The Gawler Craton is an extensive region of Archean to Mesoproterozoic crystalline basement underlying approximately 440,000 km² of central South Australia.

Age of major events

• Felsic magmatism of the Cooyerdoo Granite and associated tonalite-trondhjemite-granodiorite (TTG) basement (~3400–3150 Ma)
• Felsic magmatism of the Coolanie Gneiss (~2820 Ma)
• Bimodal magmatism and sedimentation of the Sleaford and Mulgathing complexes (~2560–2470 Ma)
• Sleaford Orogeny (~2470–2410 Ma)
• Felsic magmatism of the Miltalie Gneiss and equivalents (~2000 Ma)
• Craton-wide sedimentation and bimodal magmatism (~2000–1730 Ma)
• Cornian Orogeny (~1855–1845 Ma); metamorphism and bimodal magmatism of the Donington Suite (1850 Ma)

——————

* Required actions:
**a.** State whether each statement agrees with the passage on the Gawler Craton, answering yes or no and quoting the deciding words: (i) the craton underlies roughly 440,000 km² of central South Australia; (ii) the Sleaford Orogeny is dated to about 2560–2470 Ma; (iii) the Coolanie Gneiss records felsic magmatism.
**b.** Retype the stretch of the passage on the Gawler Craton from "The Gawler Craton" through "complexes (~2560–2470 Ma)".
The lines that follow are unrelated to the passage on the Gawler Craton.

——————

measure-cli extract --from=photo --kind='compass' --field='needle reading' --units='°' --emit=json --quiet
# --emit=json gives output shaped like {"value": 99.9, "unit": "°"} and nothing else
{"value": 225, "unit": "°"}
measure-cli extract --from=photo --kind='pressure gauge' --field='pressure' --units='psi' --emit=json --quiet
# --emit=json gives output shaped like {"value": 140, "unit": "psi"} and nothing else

——————

* Solutions to the exercise:
**a.**
(i) Yes: "underlying approximately 440,000 km² of central South Australia"
(ii) No: "Sleaford Orogeny (~2470–2410 Ma)"
(iii) Yes: "Felsic magmatism of the Coolanie Gneiss (~2820 Ma)"

**b.**
The Gawler Craton is an extensive region of Archean to Mesoproterozoic crystalline basement underlying approximately 440,000 km² of central South Australia.

Age of major events

• Felsic magmatism of the Cooyerdoo Granite and associated tonalite-trondhjemite-granodiorite (TTG) basement (~3400–3150 Ma)
• Felsic magmatism of the Coolanie Gneiss (~2820 Ma)
• Bimodal magmatism and sedimentation of the Sleaford and Mulgathing complexes (~2560–2470 Ma)